Exercise:
Filter the entries for the word "right". Copy each line that has it.

Exercise data:
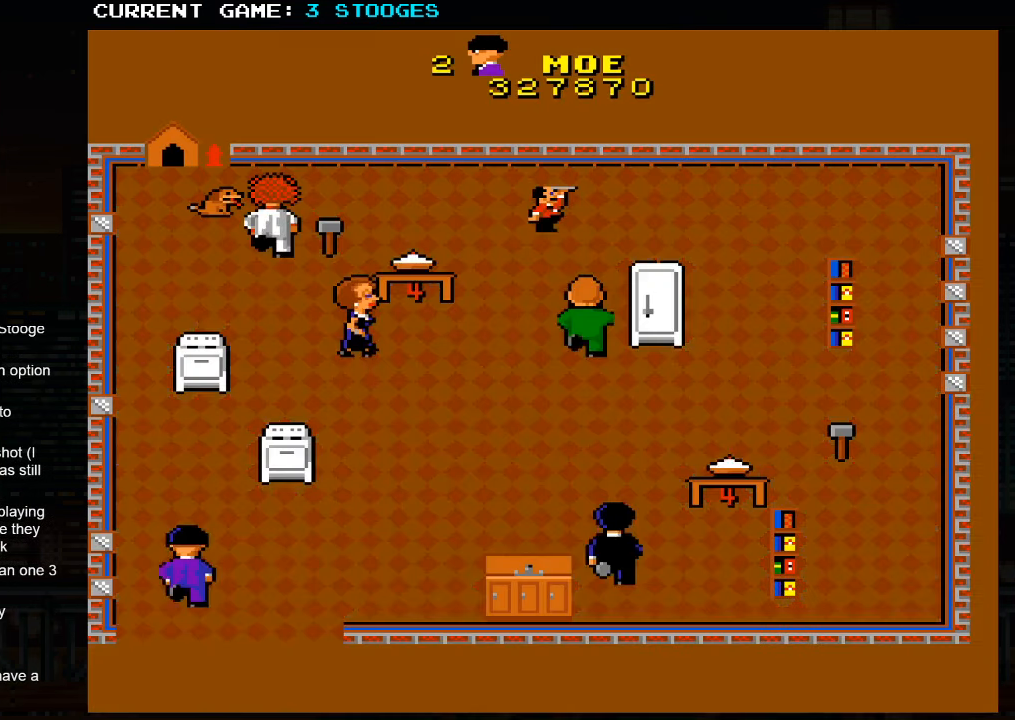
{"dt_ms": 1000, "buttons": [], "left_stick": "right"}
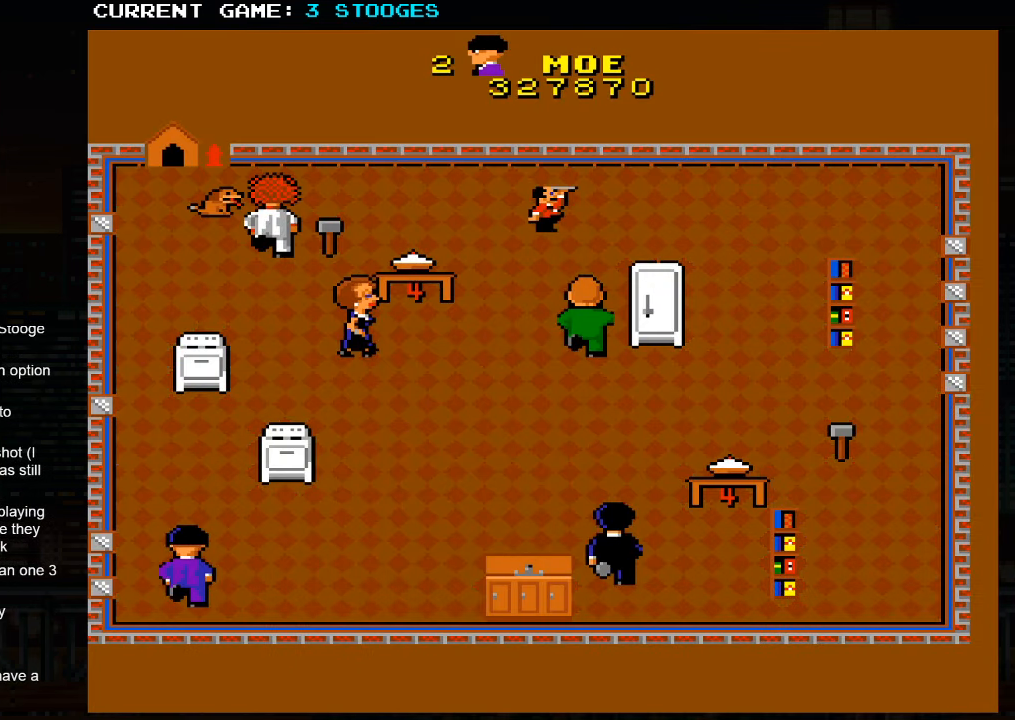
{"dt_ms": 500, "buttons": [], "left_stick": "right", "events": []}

==

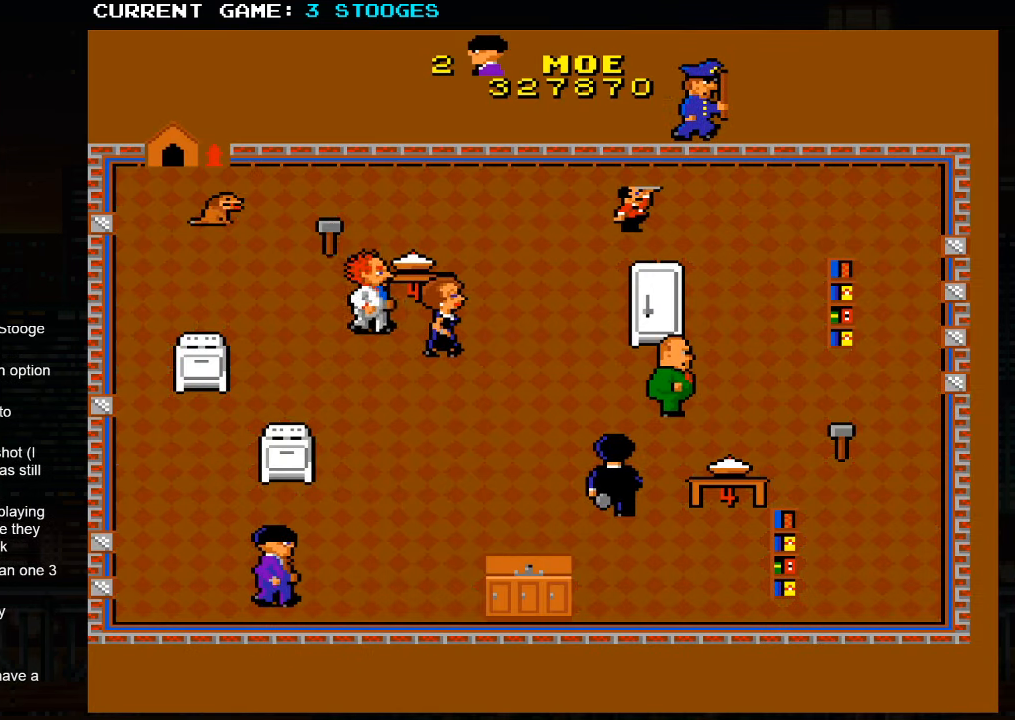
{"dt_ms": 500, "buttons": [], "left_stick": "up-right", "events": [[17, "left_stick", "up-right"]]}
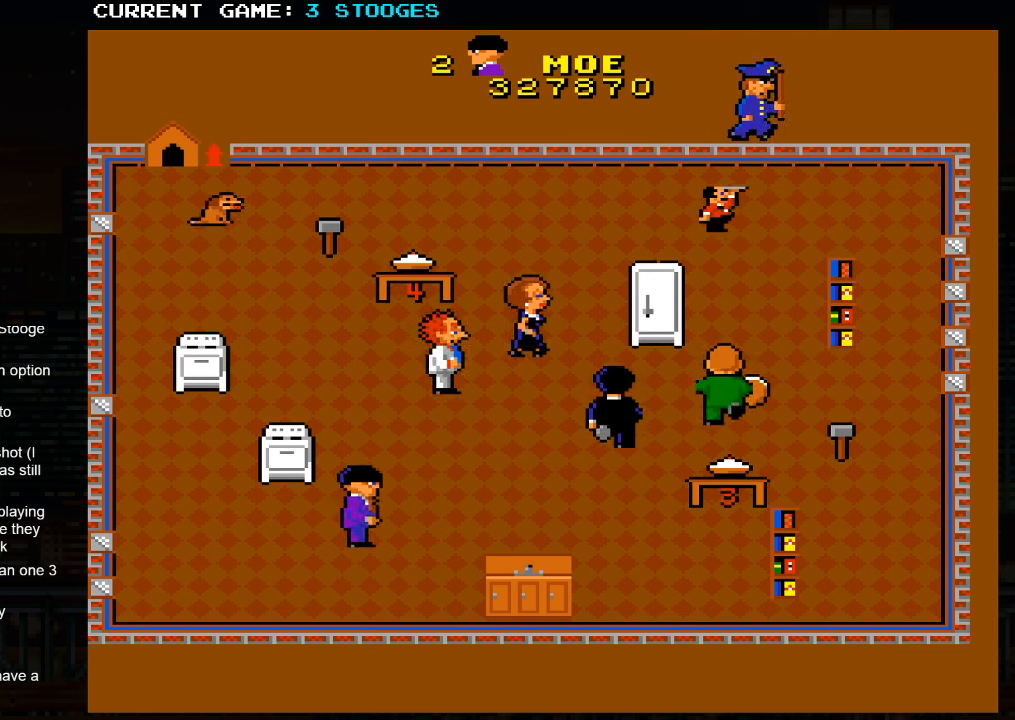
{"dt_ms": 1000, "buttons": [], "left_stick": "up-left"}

Written response:
{"dt_ms": 1000, "buttons": [], "left_stick": "right"}
{"dt_ms": 500, "buttons": [], "left_stick": "right", "events": []}
{"dt_ms": 500, "buttons": [], "left_stick": "up-right", "events": [[17, "left_stick", "up-right"]]}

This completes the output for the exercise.